» **INFORMATION SHOWN**
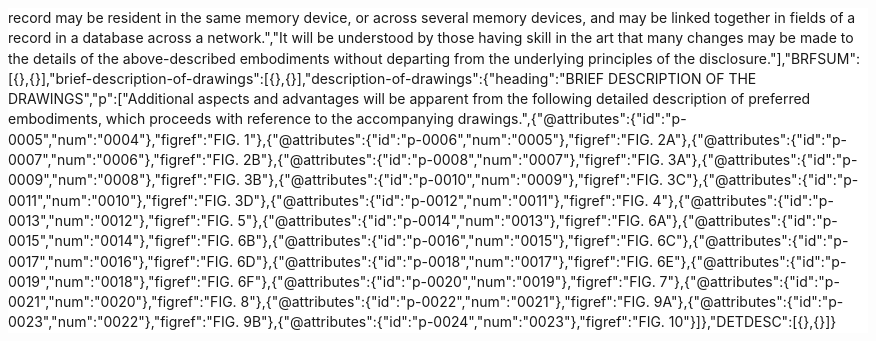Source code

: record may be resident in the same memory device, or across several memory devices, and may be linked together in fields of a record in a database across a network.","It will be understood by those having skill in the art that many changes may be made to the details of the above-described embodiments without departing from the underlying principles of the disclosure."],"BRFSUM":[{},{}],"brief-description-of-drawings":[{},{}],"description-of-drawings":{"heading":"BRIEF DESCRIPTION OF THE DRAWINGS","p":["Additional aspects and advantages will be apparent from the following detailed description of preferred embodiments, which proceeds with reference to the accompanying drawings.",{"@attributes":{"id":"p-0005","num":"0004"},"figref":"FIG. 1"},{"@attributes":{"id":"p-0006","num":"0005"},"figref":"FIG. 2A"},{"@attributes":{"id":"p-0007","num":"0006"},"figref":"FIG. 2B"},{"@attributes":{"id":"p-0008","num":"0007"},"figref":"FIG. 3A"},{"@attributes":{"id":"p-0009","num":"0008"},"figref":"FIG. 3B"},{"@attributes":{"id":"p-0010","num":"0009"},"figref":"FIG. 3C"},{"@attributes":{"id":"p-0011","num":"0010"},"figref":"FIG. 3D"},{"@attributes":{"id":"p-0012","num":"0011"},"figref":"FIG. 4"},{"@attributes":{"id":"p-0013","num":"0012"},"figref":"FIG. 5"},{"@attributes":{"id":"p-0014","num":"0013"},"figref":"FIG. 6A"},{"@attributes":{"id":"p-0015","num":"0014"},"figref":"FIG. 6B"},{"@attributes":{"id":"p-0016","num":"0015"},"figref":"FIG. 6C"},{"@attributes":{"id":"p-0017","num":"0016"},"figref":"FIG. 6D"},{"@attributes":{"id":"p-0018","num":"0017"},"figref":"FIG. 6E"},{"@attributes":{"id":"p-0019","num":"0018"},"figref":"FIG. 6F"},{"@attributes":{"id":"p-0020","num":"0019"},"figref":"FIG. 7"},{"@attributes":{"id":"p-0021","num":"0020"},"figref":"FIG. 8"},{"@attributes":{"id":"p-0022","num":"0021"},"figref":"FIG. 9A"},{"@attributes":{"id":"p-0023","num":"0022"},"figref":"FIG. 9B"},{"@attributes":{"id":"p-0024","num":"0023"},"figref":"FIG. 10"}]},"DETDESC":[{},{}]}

...

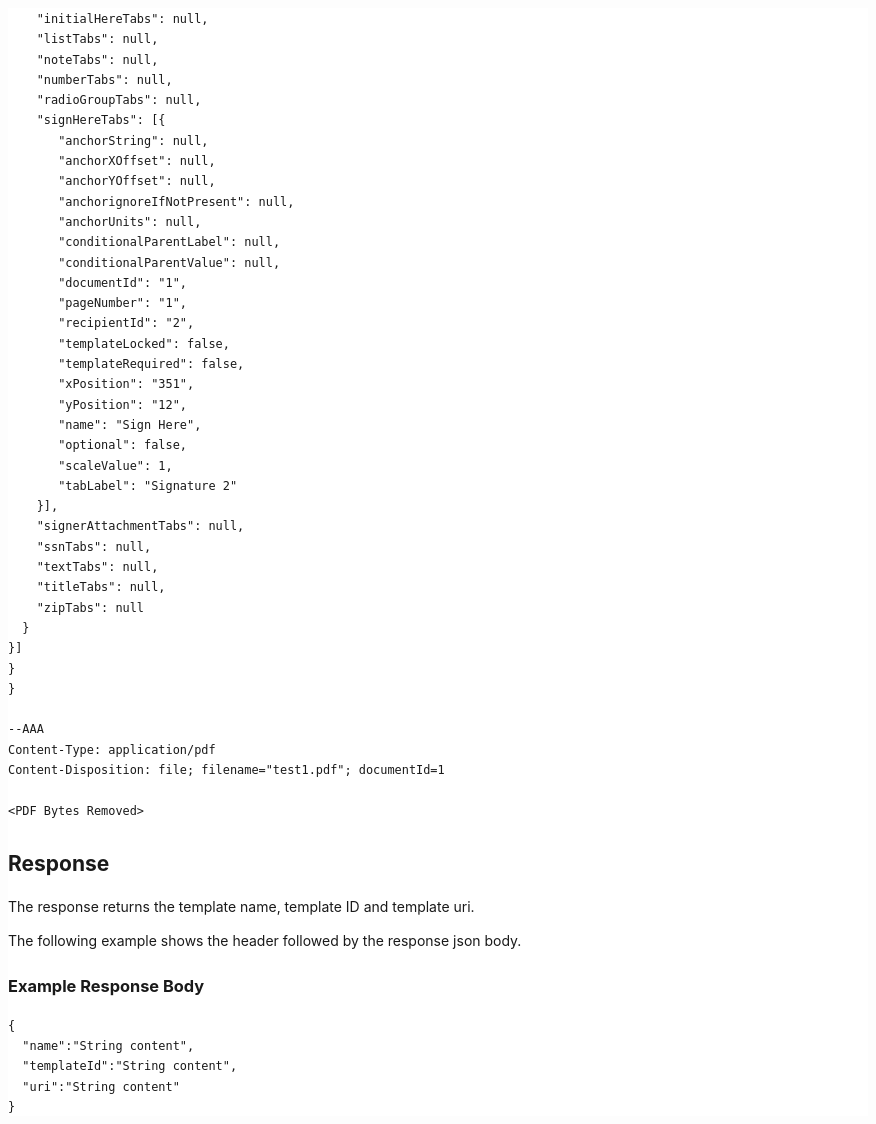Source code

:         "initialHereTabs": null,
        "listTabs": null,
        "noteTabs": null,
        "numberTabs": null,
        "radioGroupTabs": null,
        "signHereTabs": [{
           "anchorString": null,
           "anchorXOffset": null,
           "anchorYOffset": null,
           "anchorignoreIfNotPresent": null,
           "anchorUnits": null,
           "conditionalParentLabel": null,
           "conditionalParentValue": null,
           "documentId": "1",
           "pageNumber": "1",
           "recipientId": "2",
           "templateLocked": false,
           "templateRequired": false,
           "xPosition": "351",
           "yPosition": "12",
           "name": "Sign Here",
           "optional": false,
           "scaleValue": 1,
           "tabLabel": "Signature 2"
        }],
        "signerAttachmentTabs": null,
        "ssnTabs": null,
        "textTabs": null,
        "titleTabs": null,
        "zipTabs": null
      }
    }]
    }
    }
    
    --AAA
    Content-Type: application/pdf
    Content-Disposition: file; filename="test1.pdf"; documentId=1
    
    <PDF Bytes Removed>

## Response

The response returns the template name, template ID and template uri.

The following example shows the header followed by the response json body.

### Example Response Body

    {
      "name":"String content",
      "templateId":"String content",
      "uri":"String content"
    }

==

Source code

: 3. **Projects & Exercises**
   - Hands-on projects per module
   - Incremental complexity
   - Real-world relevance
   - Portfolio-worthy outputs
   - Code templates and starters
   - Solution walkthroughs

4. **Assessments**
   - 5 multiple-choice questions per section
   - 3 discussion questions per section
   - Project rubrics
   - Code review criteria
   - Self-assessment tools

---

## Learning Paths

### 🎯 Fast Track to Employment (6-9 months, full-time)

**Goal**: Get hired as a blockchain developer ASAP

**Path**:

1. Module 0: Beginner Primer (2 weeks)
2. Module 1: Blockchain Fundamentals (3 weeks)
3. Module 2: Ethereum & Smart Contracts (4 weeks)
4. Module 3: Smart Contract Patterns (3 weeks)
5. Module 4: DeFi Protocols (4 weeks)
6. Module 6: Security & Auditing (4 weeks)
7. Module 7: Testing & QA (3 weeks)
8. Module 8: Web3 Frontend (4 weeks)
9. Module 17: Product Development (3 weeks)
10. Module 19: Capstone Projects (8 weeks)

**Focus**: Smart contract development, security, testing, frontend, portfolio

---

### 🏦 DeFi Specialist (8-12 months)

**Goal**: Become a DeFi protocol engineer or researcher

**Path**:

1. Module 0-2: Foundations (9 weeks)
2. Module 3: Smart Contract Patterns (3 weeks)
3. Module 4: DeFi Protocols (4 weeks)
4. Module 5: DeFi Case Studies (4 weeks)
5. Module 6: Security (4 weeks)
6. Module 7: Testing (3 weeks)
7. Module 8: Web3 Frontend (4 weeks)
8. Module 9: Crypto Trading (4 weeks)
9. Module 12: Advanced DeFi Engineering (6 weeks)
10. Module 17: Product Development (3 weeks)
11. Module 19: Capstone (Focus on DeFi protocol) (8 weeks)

» **EXERCISE BRIEF**
Quote the material exactly, from the line containing "### 🏦 DeFi Specialist (8-12 months)" through the line containing "11. Module 19: Capstone", with both of those lines included.

» **ANSWER BOX**
### 🏦 DeFi Specialist (8-12 months)

**Goal**: Become a DeFi protocol engineer or researcher

**Path**:

1. Module 0-2: Foundations (9 weeks)
2. Module 3: Smart Contract Patterns (3 weeks)
3. Module 4: DeFi Protocols (4 weeks)
4. Module 5: DeFi Case Studies (4 weeks)
5. Module 6: Security (4 weeks)
6. Module 7: Testing (3 weeks)
7. Module 8: Web3 Frontend (4 weeks)
8. Module 9: Crypto Trading (4 weeks)
9. Module 12: Advanced DeFi Engineering (6 weeks)
10. Module 17: Product Development (3 weeks)
11. Module 19: Capstone (Focus on DeFi protocol) (8 weeks)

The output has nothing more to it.